Collected data entries:
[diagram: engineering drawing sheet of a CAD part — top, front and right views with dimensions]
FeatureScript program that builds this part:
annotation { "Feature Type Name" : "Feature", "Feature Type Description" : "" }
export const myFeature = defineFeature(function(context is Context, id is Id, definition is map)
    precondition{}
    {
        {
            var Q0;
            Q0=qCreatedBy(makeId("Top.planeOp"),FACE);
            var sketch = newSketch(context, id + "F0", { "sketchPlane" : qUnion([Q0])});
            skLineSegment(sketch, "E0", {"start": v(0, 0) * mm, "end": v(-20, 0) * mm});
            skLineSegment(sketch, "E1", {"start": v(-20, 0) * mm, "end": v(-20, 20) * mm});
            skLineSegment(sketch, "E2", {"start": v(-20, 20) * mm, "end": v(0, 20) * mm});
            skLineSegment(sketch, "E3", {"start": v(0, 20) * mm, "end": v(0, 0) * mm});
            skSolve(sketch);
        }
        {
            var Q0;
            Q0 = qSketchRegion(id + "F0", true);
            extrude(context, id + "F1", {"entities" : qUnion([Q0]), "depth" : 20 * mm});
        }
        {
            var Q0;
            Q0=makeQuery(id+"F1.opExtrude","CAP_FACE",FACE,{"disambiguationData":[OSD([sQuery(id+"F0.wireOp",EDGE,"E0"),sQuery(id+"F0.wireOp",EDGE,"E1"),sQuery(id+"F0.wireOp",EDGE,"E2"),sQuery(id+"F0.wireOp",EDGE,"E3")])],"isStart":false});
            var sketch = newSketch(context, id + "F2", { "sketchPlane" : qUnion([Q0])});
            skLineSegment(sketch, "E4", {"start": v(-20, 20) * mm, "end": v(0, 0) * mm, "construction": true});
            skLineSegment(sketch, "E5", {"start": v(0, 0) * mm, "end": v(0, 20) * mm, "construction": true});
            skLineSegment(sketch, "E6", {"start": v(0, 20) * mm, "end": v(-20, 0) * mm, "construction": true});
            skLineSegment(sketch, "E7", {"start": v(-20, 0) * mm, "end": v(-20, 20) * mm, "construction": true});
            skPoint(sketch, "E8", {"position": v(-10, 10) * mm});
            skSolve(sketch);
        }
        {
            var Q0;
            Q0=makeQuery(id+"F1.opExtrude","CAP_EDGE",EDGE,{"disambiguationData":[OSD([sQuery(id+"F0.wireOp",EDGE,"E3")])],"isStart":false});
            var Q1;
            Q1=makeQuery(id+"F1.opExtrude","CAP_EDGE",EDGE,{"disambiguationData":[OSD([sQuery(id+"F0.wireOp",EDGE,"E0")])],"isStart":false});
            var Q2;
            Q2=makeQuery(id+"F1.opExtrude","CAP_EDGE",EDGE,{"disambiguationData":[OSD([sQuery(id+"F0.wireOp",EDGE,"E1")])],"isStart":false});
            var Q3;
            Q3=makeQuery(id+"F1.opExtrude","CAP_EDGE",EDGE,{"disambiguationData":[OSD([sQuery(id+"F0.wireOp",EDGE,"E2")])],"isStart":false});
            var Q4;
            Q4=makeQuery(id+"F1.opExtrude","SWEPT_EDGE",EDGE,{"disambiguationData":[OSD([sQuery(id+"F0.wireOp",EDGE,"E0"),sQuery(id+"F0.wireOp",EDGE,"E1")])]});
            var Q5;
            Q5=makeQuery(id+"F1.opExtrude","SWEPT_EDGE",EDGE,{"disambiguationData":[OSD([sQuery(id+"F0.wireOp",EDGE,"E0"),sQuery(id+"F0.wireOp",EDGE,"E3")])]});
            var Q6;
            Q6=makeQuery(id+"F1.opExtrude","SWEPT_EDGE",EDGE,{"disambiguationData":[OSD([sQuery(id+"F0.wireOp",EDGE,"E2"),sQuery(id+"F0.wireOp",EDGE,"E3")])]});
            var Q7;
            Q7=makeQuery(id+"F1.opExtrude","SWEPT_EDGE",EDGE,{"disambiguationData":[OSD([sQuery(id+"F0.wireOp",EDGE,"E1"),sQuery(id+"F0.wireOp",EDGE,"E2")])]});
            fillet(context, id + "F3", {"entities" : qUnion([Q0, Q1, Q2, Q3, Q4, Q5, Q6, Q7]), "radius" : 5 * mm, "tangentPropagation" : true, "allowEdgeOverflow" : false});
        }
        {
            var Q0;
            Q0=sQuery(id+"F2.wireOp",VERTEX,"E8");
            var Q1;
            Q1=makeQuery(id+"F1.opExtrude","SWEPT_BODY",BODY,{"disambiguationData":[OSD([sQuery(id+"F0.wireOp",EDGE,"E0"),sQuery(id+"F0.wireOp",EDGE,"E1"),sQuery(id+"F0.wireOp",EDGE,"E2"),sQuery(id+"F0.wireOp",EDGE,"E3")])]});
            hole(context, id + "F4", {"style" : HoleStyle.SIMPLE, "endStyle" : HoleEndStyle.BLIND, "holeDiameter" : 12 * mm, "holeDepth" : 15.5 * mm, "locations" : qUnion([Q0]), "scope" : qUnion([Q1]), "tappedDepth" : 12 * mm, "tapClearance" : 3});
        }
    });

The task – Return each line from the items above that contains the string "true". Case counts.

Output of the task –
            Q0 = qSketchRegion(id + "F0", true);
            skLineSegment(sketch, "E4", {"start": v(-20, 20) * mm, "end": v(0, 0) * mm, "construction": true});
            skLineSegment(sketch, "E5", {"start": v(0, 0) * mm, "end": v(0, 20) * mm, "construction": true});
            skLineSegment(sketch, "E6", {"start": v(0, 20) * mm, "end": v(-20, 0) * mm, "construction": true});
            skLineSegment(sketch, "E7", {"start": v(-20, 0) * mm, "end": v(-20, 20) * mm, "construction": true});
            fillet(context, id + "F3", {"entities" : qUnion([Q0, Q1, Q2, Q3, Q4, Q5, Q6, Q7]), "radius" : 5 * mm, "tangentPropagation" : true, "allowEdgeOverflow" : false});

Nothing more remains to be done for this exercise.